But reauthorization of the massive Superfund program won't happen this year. Nor will a new Endangered Species Act or the property rights and regulatory reforms promised in the Contract with America. And because greens on the task force can veto any major changes in policy, Riegle says she would be happy if nothing further comes to the floor this year. "Anything that would pass [the task force] would be so watered down it would do no good," she says.
Without saying so openly, the task force members most sympathetic to market-oriented reforms suggest that only outside pressure will get the reform agenda back on track. Pombo staffer Mike Hartiman says his boss will push for takings compensation next year. Tauzin, who championed takings bills as a Democrat before switching parties last year, says, "Those people who believe that individuals should be compensated [for takings of private property] should make that a central issue in this campaign. If their candidates [for Congress] won't support these issues, then find ones who will."

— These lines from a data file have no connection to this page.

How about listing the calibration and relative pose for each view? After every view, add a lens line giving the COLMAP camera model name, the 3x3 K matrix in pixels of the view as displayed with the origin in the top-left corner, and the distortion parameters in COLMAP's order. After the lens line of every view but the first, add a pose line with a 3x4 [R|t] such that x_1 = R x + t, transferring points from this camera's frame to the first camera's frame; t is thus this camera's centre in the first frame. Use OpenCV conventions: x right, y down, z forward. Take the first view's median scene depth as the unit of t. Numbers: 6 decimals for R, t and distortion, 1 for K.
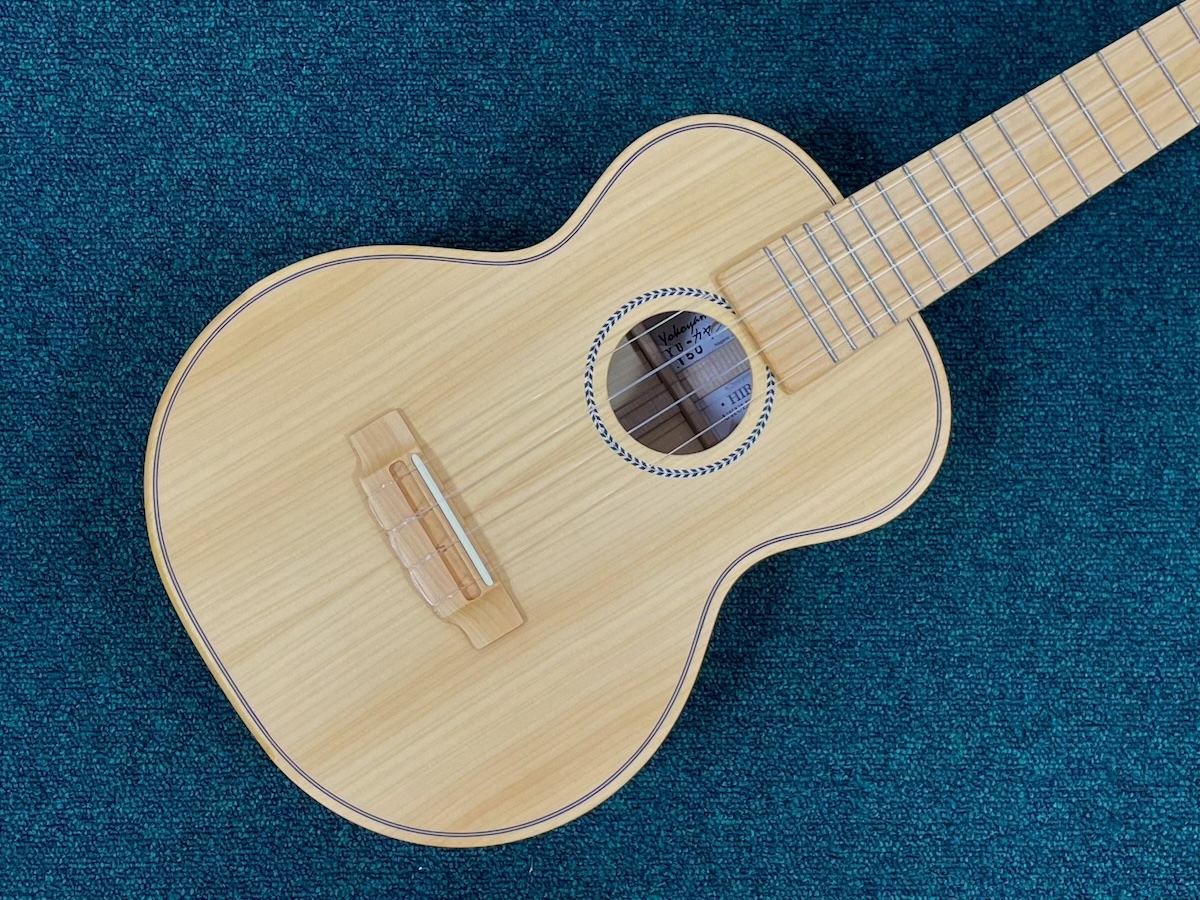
lens RADIAL K [[1873.9, 0, 600.0], [0, 1873.9, 450.0], [0, 0, 1]] dist [0.179656, -0.615232]
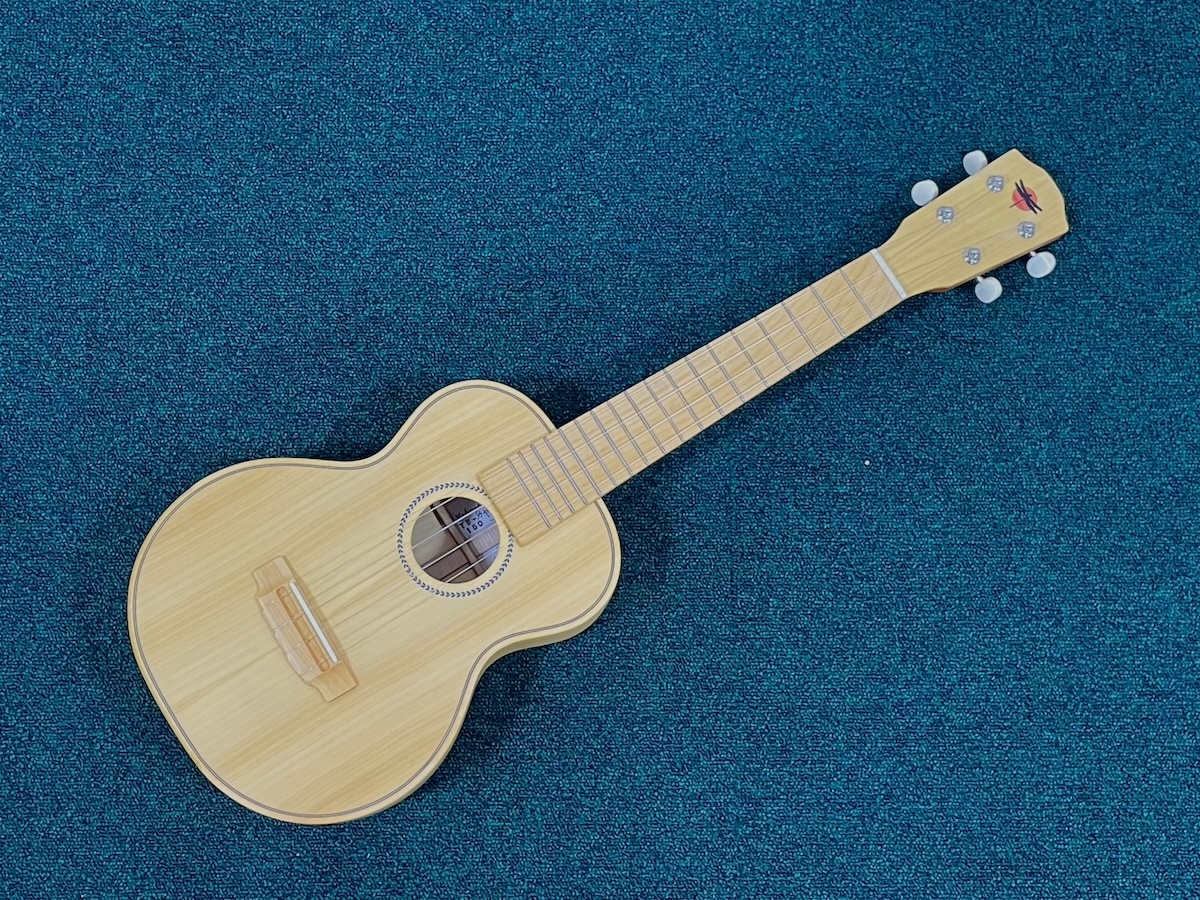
lens RADIAL K [[1873.9, 0, 600.0], [0, 1873.9, 450.0], [0, 0, 1]] dist [0.179656, -0.615232]
pose [[0.999972, -0.002157, -0.007098, 0.166286], [0.001239, 0.991910, -0.126936, 0.087450], [0.007314, 0.126924, 0.991886, -0.593077]]
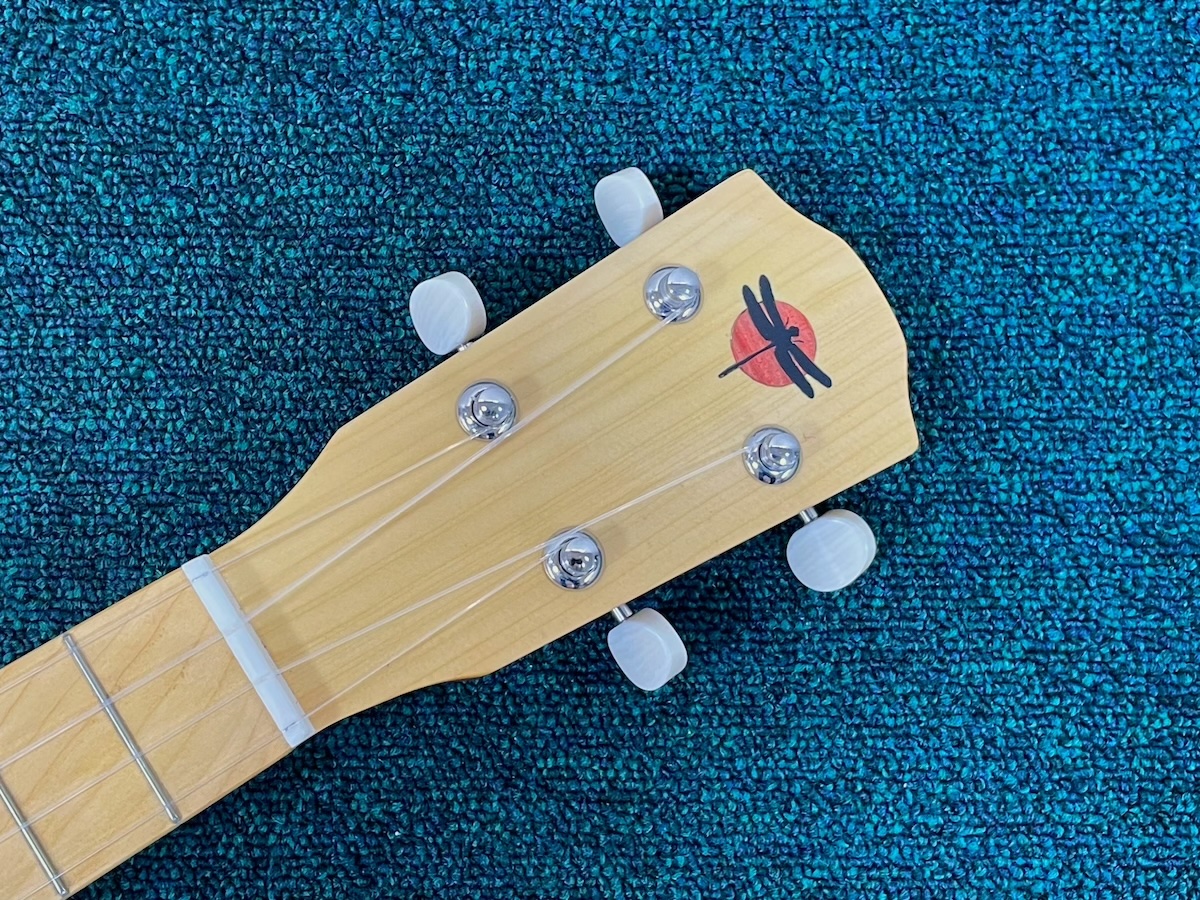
lens RADIAL K [[1873.9, 0, 600.0], [0, 1873.9, 450.0], [0, 0, 1]] dist [0.179656, -0.615232]
pose [[0.999975, 0.006769, -0.001924, 0.474792], [-0.006836, 0.999289, -0.037083, -0.284788], [0.001671, 0.037096, 0.999310, 0.509122]]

The task force may stifle any substantive environmental reforms this Congress. But will it continue to command the legislative agenda next year? "Absolutely," says Boehlert Press Secretary Siobhan Dugan. "It's the speaker's call," says Hartiman of Pombo's staff. If Republicans retain control of Congress, how Gingrich answers that question will determine whether the speaker really is a revolutionary or if instead he prefers to carry water for the environmental establishment.